Member of Parliament
- In office 26 November 2016 – 20 February 2022
- In office 5 December 1996 – 7 January 2013

Mayor of Mosta
- In office 2015–2016
- Preceded by: Shirley Farrugia
- Succeeded by: Ivan Bartolo

Personal details
- Born: June 24, 1961 (age 64)
- Party: Nationalist Party (until 2023;2025 – ) Independent (2023 – 2025)
- Spouse: Caroline Vassallo
- Children: 2
- Alma mater: University of Malta

= Edwin Vassallo =

Maltese politician and businessman

Edwin Vassallo (born 24 June 1961) is a Maltese politician and businessman who served who served as a member of the Parliament of Malta from 1996 to 2022 with the Nationalist Party. He was first elected to Parliament in the 1996 Maltese general election, and took office on 5 December 1996, and would serve until 20 February 2022 when Parliament dissolved before the 2022 elections. Vassallo was defeated in 2022 elections. Vassallo served as a Parliamentary Secretary (junior minister) in various capacities under the premierships of Eddie Fenech Adami and Lawrence Gonzi from 1998 until 2008. He also served as the mayor of Mosta from 2015 to 2016. Vassallo was also a member of the Parliamentary Petitions Committee in the Thirteenth Legislature from 2017 until 2022.

A shopkeeper, Vassallo chose to run in the 1996 elections for the Nationalist Party. Over the years, Vassallo was widely regarded as one of the most Catholic ultra-conservative members of Parliament. The Malta Today wrote in 2022 that his "shopkeeper mentality gave him a lack of sophistication that ironically brought him the allure of a man of the people, a marked distinction in a party of lawyers." Vassallo had been one of the most vocal opponents of the introduction of divorce in Malta, which was approved by voters in a 2011 referendum. He was also the only MP to oppose the introduction of same-sex marriage in Malta in 2017, and also voted against a domestic violence bill in 2018 which integrated the Istanbul Convention into Maltese law.

== Post-parliamentary political career ==
Edwin Vassallo claimed in a video in 2023 to have left the Nationalist Party citing his values and in turn founded a think-tank called the Solidarity Movement (Maltese: Moviment Solidarjetà), which he led as coordinator.
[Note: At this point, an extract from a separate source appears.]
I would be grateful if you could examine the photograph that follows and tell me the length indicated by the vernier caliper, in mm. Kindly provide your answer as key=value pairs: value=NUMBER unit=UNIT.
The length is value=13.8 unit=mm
Vassallo, through MS, has collaborated with the People's Party on a press-conference regarding road projects and works in his native Mosta which he claims were full of irresponsibly planned and resulted in injuries due to lack of safety procedures. He is currently a candidate for the 2024 European Parliament elections as an independent.

In June 2025, Vassallo and Jacob Gauci Cunningham founded the Christian conservative political organisation National Democratic Union (Unjoni Demokratika Nazzjonali (UDM)). Vassallo stressed that the UDM is a political organisation, not a political party. He did not rule out evolving the organisation into a political party in the future.

Vassallo met with PN's newly-elected leader Alex Borg in December 2025 on the latter's invitation. Vassallo stated he witnessed a "renewed energy" by the new party leadership and offered his assistance. He did not rule out contesting a general election with PN again. Vassallo also stated he saw no reason to close down Moviment Solidarjetà despite rejoining PN.

== Electoral history ==

=== European Parliament elections ===

| Election | Party |  | FTP Votes | FTP% | Result / Notes |
|---|---|---|---|---|---|
| 2024 |  | Independent | 712 | 0.28 | Not elected, eliminated on Count 21, 902 votes |

=== General elections ===

Party: Election; District/s Contested; FTP Votes; FTP%; Result / Notes
Partit Nazzjonalista; 1996; Unknown, no clear data; Elected
1998
2003
2008: District 7; 755; 3.2%; Not elected
District 11: 2047; 9%
2008 casual elections: Co-opted
2013: District 7; 438; 1.8%; Not elected
District 11: 1263; 5.1%; Initially not elected due to mistake by electoral commission, as later ruled by the Constitutional Court.
2017: District 7; 256; 1%; Not elected
District 11: 438; 1.8%; Elected on the 22nd count
2022: District 7; 490; 2%; Not elected
District 11: 371; 1.5%

=== Local elections ===

| Party |  | Election | Local Council Contested | FTP Votes | FTP % | Position | Result / Notes |
|---|---|---|---|---|---|---|---|
|  | Partit Nazzjonalista | 2015 | Mosta | 2774 | 21% | 1st | Elected as Councillor, and subsequently as Mayor |

==Personal life==

Edwin Vassallo is married to Caroline, with whom he has 2 sons. The family resides in Mosta.

Vassallo is a Catholic and his opposition to, and the nay vote to the Marriage Equality Act, were inspired from these beliefs.